Estranged couple run up nearly £600,000 legal bills in fight over £630,000

05 June 2020

A judge has told of his dismay after an estranged couple ran up lawyers bills’ of nearly £600,000 while fighting over £630,000.

Deputy High Court Judge Robert Peel said the man and woman, who had enjoyed a “very comfortable” lifestyle when together, emerged from the “ruinous” and “self-defeating” dispute with “about £5,000 each of liquid assets”.

The judge said the “level of legal costs indebtedness” was “dismaying”.

He said he could not think of a worse example of “disproportionate and ill-judged litigation”.

The judge said neither the man nor the woman, who are both in their 50s, was entirely free from blame in the conduct of the litigation.

But he said the man was “more blameworthy”.

Couple's ruinous fight (PA Wire)

The judge outlined detail of the case in a written ruling published on Friday after analysing evidence at a recent private family court hearing in London.

He said the pair, who married more than 20 years ago and have three children, could not be identified in media reports of the case.

“After nearly 22 years of marriage, which must have contained happy times together and during which three children were born to whom the husband and wife are devoted, this couple embarked on ruinous and recriminatory financial remedy proceedings,” said Judge Peel, in his ruling.

“The combined legal costs are £594,000.”

He said the litigation and “attendant bitterness” had led to fractured relations between the husband and the children.

“One might be forgiven for assuming that all this energy has been expended over great wealth,” added the judge.

“This is not so.

“The only liquid asset of any substance is the proceeds of sale of (their former home), some £630,000 currently held on solicitors’ account.
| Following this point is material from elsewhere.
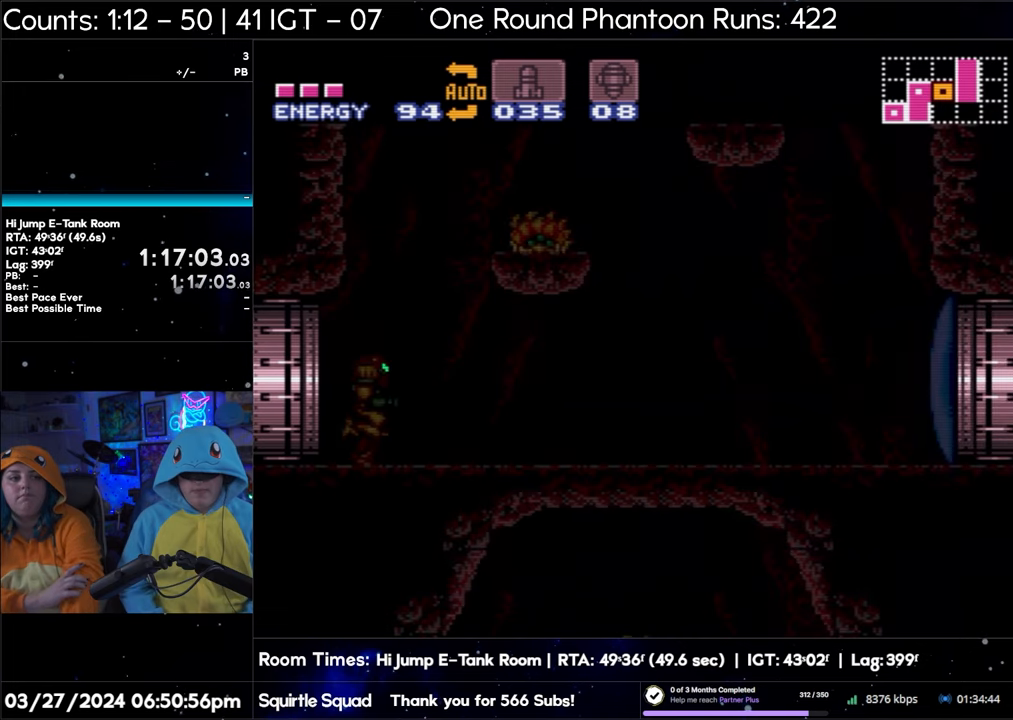
{"buttons": ["A", "DPAD_RIGHT"], "events": []}
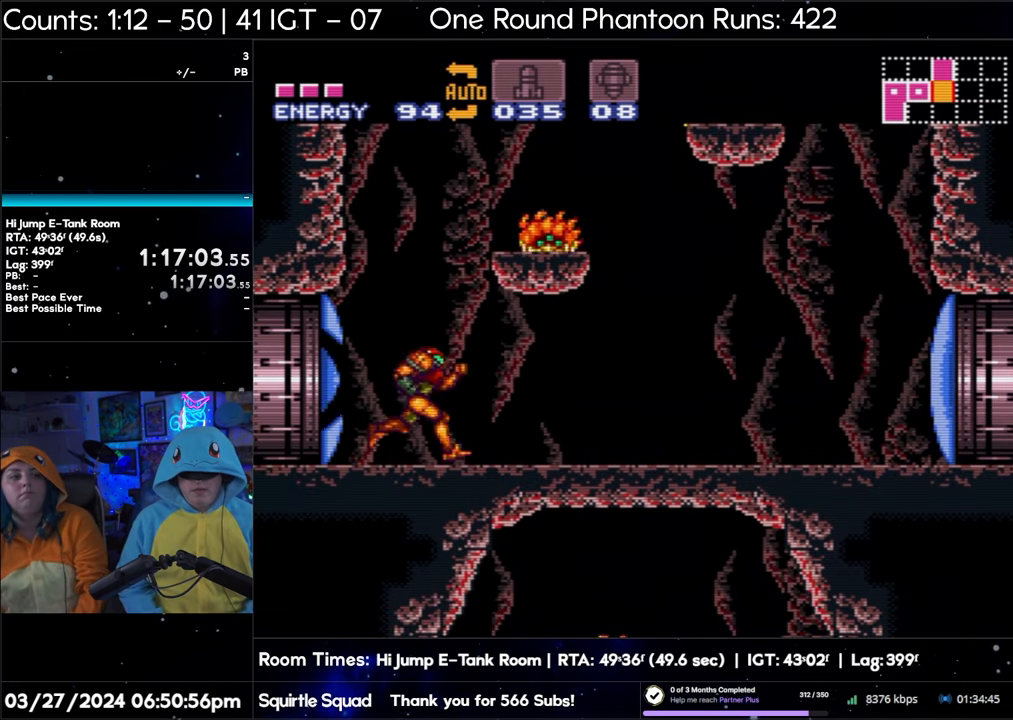
{"buttons": ["A", "DPAD_RIGHT"], "events": [[233, "Y", "down"], [317, "Y", "up"]]}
“That sum is now all but offset by the parties’ debts, not least the legal fees.

“Thus, the true net liquid wealth is virtually nil.”

He went on: “This self-defeating litigation is now over.

“It is scarcely credible that at the end of it all, they emerge with about £5,000 each of liquid assets, having incurred nearly £600,000 of costs, but such is the reality.

“There may be worse examples of disproportionate and ill-judged litigation, but none spring readily to mind.”

Couple's ruinous dispute (PA Wire)

Judge Peel indicated that the woman came from a well-off family.

He said her parents had founded a recruitment and training company and set up a care home.

The man had worked in banking before switching to work in one of the woman’s family businesses.

Judge Peel said the couple had lived in a five-bedroom home in London and enjoyed a “very comfortable lifestyle” when together.

The judge said the “real issue” in the case was housing and he said he had tried to find a way in which the man and woman could each “somehow be re-housed”.

He ruled that the man should get about £375,000 from the proceeds of the sale of the former family home and the woman about £220,000.

Judge Peel said the “net effect” was that each would be left with liquid assets of around £5,000.

The judge said the man would have access to a lump sum from his pension next year which should mean he could buy a property worth £250,000.

The judge said the man would have to rent until then.

He said he was confident that the woman’s family would help her buy a home.